**Given passage:**
Adding the request to sq_overflow isn't enough:
1. luringcb->sqeq is uninitialized if there was space in the sq ring at
   submission time.
2. Not all code paths invoke ioq_submit() after processing completions,
   so the request could hang.

Additional bugs include checking for EINTR instead of -EINTR and
forgetting to skip the completion callback when a request is
resubmitted.

Fix this by always initializing luringcb->sqeq and ensuring that all
code paths invoke ioq_submit() after appending to sq_overflow.  Ensure
that luring_process_completions() marks the cqe seen and decrements
in_flight before resubmitting the request.

Signed-off-by: Stefan Hajnoczi <stefanha@redhat.com>
---
 block/io_uring.c | 64 ++++++++++++++++++++++++++++--------------------
 1 file changed, 37 insertions(+), 27 deletions(-)

**Records:**
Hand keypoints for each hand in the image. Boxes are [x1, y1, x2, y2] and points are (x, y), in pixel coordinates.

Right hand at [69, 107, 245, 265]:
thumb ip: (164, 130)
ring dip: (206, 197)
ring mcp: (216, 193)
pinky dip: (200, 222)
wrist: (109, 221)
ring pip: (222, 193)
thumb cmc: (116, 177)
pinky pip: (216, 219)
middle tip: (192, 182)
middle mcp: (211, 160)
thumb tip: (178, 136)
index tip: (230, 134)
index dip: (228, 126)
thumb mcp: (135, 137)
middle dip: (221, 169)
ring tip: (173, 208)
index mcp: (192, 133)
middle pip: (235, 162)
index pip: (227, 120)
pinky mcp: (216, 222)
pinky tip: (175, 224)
* * *
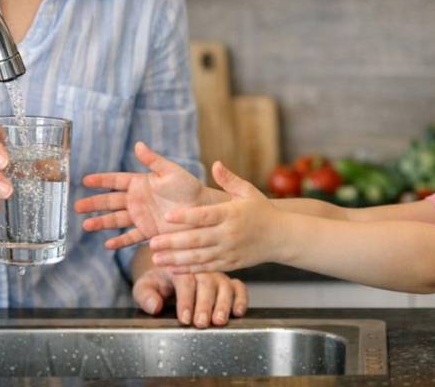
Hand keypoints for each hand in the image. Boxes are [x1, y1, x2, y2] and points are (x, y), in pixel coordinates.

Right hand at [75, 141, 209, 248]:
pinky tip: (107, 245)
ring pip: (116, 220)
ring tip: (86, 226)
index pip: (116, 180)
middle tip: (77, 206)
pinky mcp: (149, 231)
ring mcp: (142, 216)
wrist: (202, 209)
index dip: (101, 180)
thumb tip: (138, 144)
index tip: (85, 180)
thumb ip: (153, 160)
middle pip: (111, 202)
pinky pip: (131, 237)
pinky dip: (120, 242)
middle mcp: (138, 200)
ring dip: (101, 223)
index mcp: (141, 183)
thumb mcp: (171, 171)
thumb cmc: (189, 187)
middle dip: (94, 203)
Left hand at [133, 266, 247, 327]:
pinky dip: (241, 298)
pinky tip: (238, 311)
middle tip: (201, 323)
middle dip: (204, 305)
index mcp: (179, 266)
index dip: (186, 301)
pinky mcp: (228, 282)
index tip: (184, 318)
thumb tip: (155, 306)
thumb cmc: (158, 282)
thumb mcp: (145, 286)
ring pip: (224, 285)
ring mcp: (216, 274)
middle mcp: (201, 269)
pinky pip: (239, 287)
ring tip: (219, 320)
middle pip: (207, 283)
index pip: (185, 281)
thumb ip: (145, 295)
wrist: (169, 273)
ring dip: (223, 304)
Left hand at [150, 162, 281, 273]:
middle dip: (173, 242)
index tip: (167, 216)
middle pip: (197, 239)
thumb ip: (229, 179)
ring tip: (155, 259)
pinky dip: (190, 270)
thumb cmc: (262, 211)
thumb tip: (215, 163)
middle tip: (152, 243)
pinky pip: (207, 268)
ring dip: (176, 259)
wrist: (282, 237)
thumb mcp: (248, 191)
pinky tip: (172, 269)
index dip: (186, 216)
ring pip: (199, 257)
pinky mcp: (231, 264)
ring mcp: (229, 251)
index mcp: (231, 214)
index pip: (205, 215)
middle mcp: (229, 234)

**Task item A:** From the commit message, return the text from "Additional bugs include" to "insertions(+), 27 deletions(-)".
**Task item B:** According to the commit message, how many insertions and deletions does the change make?
**Task item C:** List every bug that the commit message describes.

**Result A:**
Additional bugs include checking for EINTR instead of -EINTR and
forgetting to skip the completion callback when a request is
resubmitted.

Fix this by always initializing luringcb->sqeq and ensuring that all
code paths invoke ioq_submit() after appending to sq_overflow.  Ensure
that luring_process_completions() marks the cqe seen and decrements
in_flight before resubmitting the request.

Signed-off-by: Stefan Hajnoczi <stefanha@redhat.com>
---
 block/io_uring.c | 64 ++++++++++++++++++++++++++++--------------------
 1 file changed, 37 insertions(+), 27 deletions(-)

**Result B:** 37 insertions and 27 deletions.

**Result C:**
- luringcb->sqeq is uninitialized if there was space in the sq ring at submission time.
- Not all code paths invoke ioq_submit() after processing completions, so the request could hang.
- The code checks for EINTR instead of -EINTR.
- The code forgets to skip the completion callback when a request is resubmitted.